Otro de los capítulos a escribir es la participación de los conservadores a favor de la Reforma Universitaria. Por lo pronto, Valdés, Suárez Pintos y Vocos, entre otros, militaban en el Partido Demócrata. Y Cárcano apoyó a la Reforma con un entusiasmo que no demostraron los dirigentes radicales cordobeses, algunos de ellos más cerca de la Corda Frates que de los reformistas.

Acosado por las movilizaciones estudiantiles, Antonio Nores renuncia en agosto olvidándose de su piadosa promesa de gobernar, si es necesario, sobre un tendal de cadáveres. Barros, Sayago y Valdés se reúnen una vez más con el presidente Hipólito Yrigoyen quien decide designar a Salinas, uno de sus principales ministros.

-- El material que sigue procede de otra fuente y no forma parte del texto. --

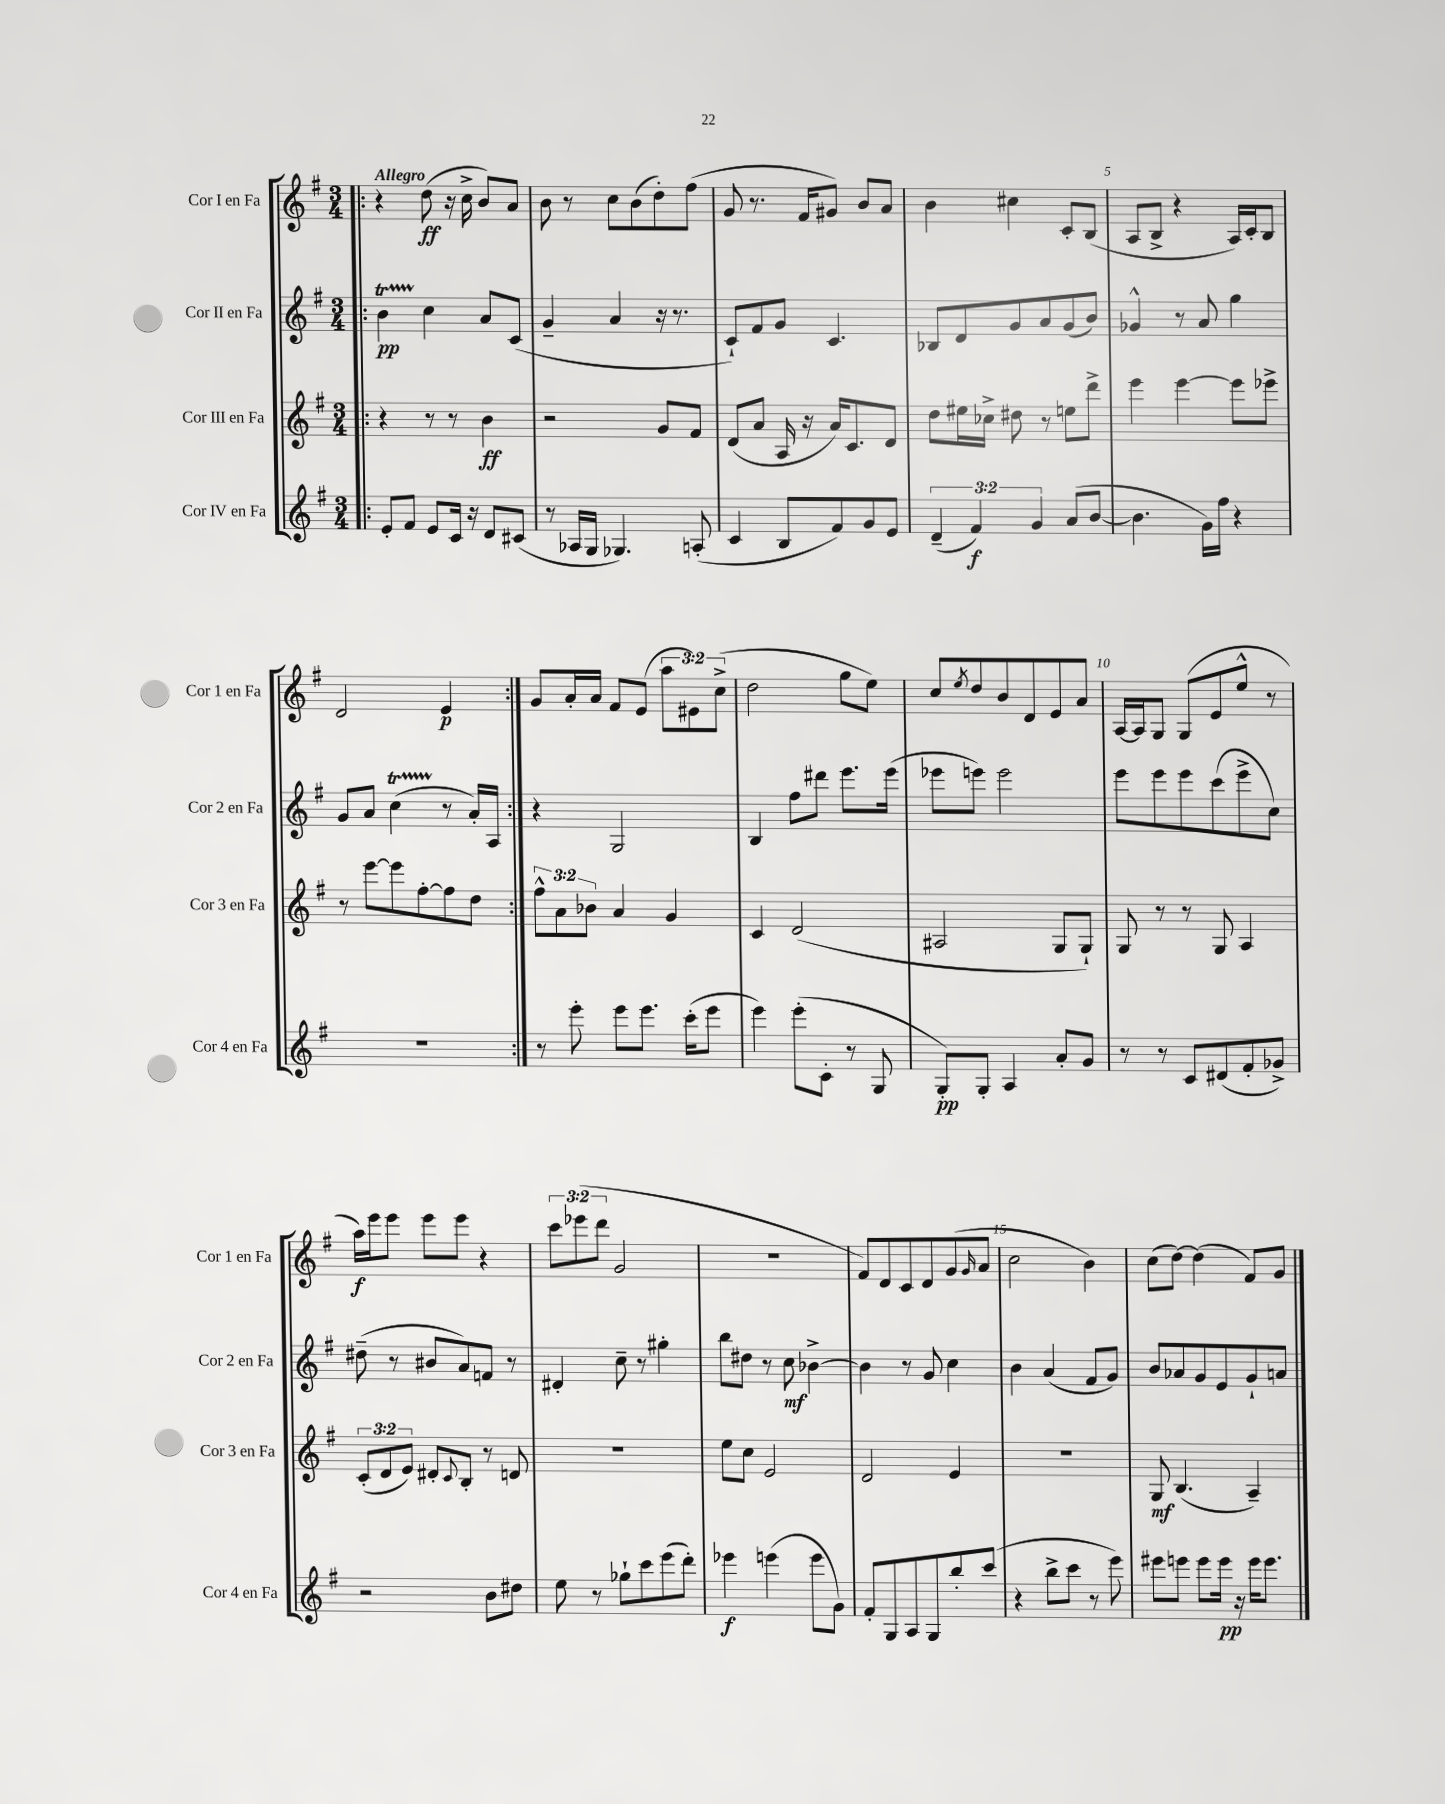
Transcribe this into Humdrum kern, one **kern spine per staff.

**kern	**kern	**kern	**kern
*staff4	*staff3	*staff2	*staff1
*clefG2	*clefG2	*clefG2	*clefG2
*k[f#]	*k[f#]	*k[f#]	*k[f#]
*M3/4	*M3/4	*M3/4	*M3/4
=!|:	=!|:	=!|:	=!|:
8e'	4r	4b	4r
8f#	.	.	.
8e	8r	4cc	(8dd
16c	8r	.	16r
16r	.	.	16cc^
8d	4b	8a	8b)
(8c#	.	(8c	8a
=	=	=	=
8r	2r	4g~	8b
16A-	.	.	8r
16G	.	.	.
4.G-)	.	4a	8cc
.	.	.	(8b
.	8g	16r	8dd')
.	.	8.r	.
(8A'	8f#	.	(8ff#
=	=	=	=
4c	(8d	8c`)	8g
.	8a	8f#	8.r
8B	16A	8g	.
.	16r	.	16f#
8f#)	16a)	4.c	8g#)
.	8.c	.	.
8g	.	.	8b
8e	8d	.	8a
=	=	=	=
(6d~	8dd	8B-	4b
.	16ee#	8d	.
6f#)	.	.	.
.	16cc-^	.	.
.	8dd#	8g	4cc#
6g	.	.	.
.	8r	8a	.
(8a	8ee	(8g	8c'
[8b	8ddd^	8b)	(8B
=	=	=	=
4.b]	4eee	4g-^^	8A
.	.	.	8B^
.	[4eee	8r	4r
16g)	.	8a	.
16ff#	.	.	.
4r	8eee]	4gg	16A)
.	.	.	16c'
.	8eee-^	.	8B
=	=	=	=
2.r	8r	8g	2d
.	[8eee	8a	.
.	8eee]	(4cc	.
.	[8ff#'	.	.
.	8ff#]	8r	4e
.	8dd	16a')	.
.	.	16A	.
=:|!	=:|!	=:|!	=:|!
8r	12ff#^^	4r	8g
.	12a	.	.
8eee'	.	.	16a'
.	12b-	.	.
.	.	.	16a
8eee	4a	2G	8f#
8.eee	.	.	(8e
.	4g	.	12aa
(16ccc'	.	.	.
.	.	.	12e#)
8eee	.	.	.
.	.	.	(12cc^
=	=	=	=
4eee)	4c	4B	2dd
(8eee'	(2d	8ff#	.
8c'	.	8ddd#	.
8r	.	8.eee	8gg
8G	.	.	8ee)
.	.	(16eee	.
=	=	=	=
8G')	2A#	8eee-	8cc
.	.	.	8qee
8G'	.	8eee)	8dd
4A	.	2eee	8b
.	.	.	8d
8a'	8G	.	8e
8g	8G`)	.	8a
=	=	=	=
8r	8G	8eee	[16A
.	.	.	16A]
8r	8r	8eee	8G
8c	8r	8eee	(8G
(8d#	8G	(8ccc	8e
8f#'	4A	8eee^	8ee^^
8g-^)	.	8cc)	8r
=	=	=	=
2r	(12c'	(8dd#~	16aa)
.	.	.	16eee
.	12d	.	.
.	.	8r	8eee
.	12e)	.	.
.	8d#'	8b#	8eee
.	8qqc	.	.
.	8B'	8a)	8eee
8b	8r	8f	4r
8dd#	8d	8r	.
=	=	=	=
8ee	2.r	4d#'	12ccc
.	.	.	(12eee-
8r	.	.	.
.	.	.	12ddd
8gg-`	.	8cc~	2g
8ccc	.	8r	.
(8eee	.	4gg#'	.
8ddd')	.	.	.
=	=	=	=
4eee-	8ee	8bb	2.r
.	8cc	8dd#	.
(4eee	2e	8r	.
.	.	8cc	.
8eee	.	[4b-^	.
8g)	.	.	.
=	=	=	=
8f#'	2d	4b-]	8f#)
8G	.	.	8d
8A	.	8r	8c
8G	.	8g	8d
8bb'	4e	4cc	(8g
.	.	.	16qqg
(8ccc	.	.	8a
=	=	=	=
4r	2.r	4b	2cc
8bb^	.	(4a	.
8ccc	.	.	.
8r	.	8f#	4b)
8eee)	.	8g)	.
=	=	=	=
8eee#	8G	8b	(8cc
8eee	(4.B	8a-	[8dd)
8eee	.	8g	(4dd]
16eee	.	8e	.
16r	.	.	.
16eee	4A~)	8g`	8f#)
8.eee	.	.	.
.	.	8a	8g
==	==	==	==
*-	*-	*-	*-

Mientras tanto el 9 de septiembre se produce uno de los acontecimientos más importantes y menos conocido de la Reforma Universitaria. Los estudiantes toman la universidad y se hacen cargo del poder. Nombran funcionarios y profesores. No conforme con ello designan a tres decanos que son estudiantes: Enrique Barros en Medicina, Ismael Bordabehere en Ingeniería y Horacio Valdés en Derecho. Nunca visto. Ni antes ni después. Ni los estudiantes del Mayo Francés de 1968 se van a atrever a tanto. Finalmente constituyen tribunales examinadores. Y hay más aplazos que aprobados.

La experiencia dura tres días. El 11 de septiembre la fuerza pública ingresa a las facultades y detiene a los principales cabecillas. El 12 de septiembre llega Salinas a Córdoba y comienzan las gestiones para institucionalizar la Reforma: autonomía y cogobierno.

Con la intervención de Salinas, se legaliza la Reforma Universitaria, pero también se exacerban las diferencias entre los dirigentes reformistas. ¿Alianza con el gobierno o independencia del poder político? Las diferencias parecen ser insalvables, pero el 26 de octubre, un grupo de la Corda Frates irrumpe en el Hospital de Clínicas. Esa noche, Enrique Barros está haciendo la guardia. Lo atacan con manoplas envueltas en diarios. No lo mataron de casualidad. Como consecuencia de la paliza, Barros debió someterse a 16 operaciones y le colocaron una placa de platino en la cabeza. Nunca se recuperó del todo. Hasta el último día de su vida tuvo dificultades de locomoción, dolores crónicos y reiteradas crisis cardíacas. Como contrapartida, la agresión salvaje reunificó a los reformistas.

A título anecdótico, un estudiante arrepentido de la Corda, se hizo presente en el hospital donde estaba internado para pedirle disculpas. Barros le dijo guiñándole el ojo: “No te hagás problemas… son cosas de muchachos”.

Murió en marzo de 1961. En su escritorio, estaba el borrador escrito a mano de un artículo destinado a La Voz del Interior titulado “Adolfo Eichmann, el gaucho malo de las pampas”. También la carta que, consciente de su frágil salud, siempre llevó encima una carta cuyo contenido anticlerical se lo debe entender en el contexto de su tiempo: “Yo, Enrique Barros, en pleno uso de mis facultades mentales y sabiéndome aquejado de una dolencia que en cualquier momento puede hacer crisis, prohíbo que en tal caso, ni vivo ni muerto, llegue hasta mí un sacerdote…”.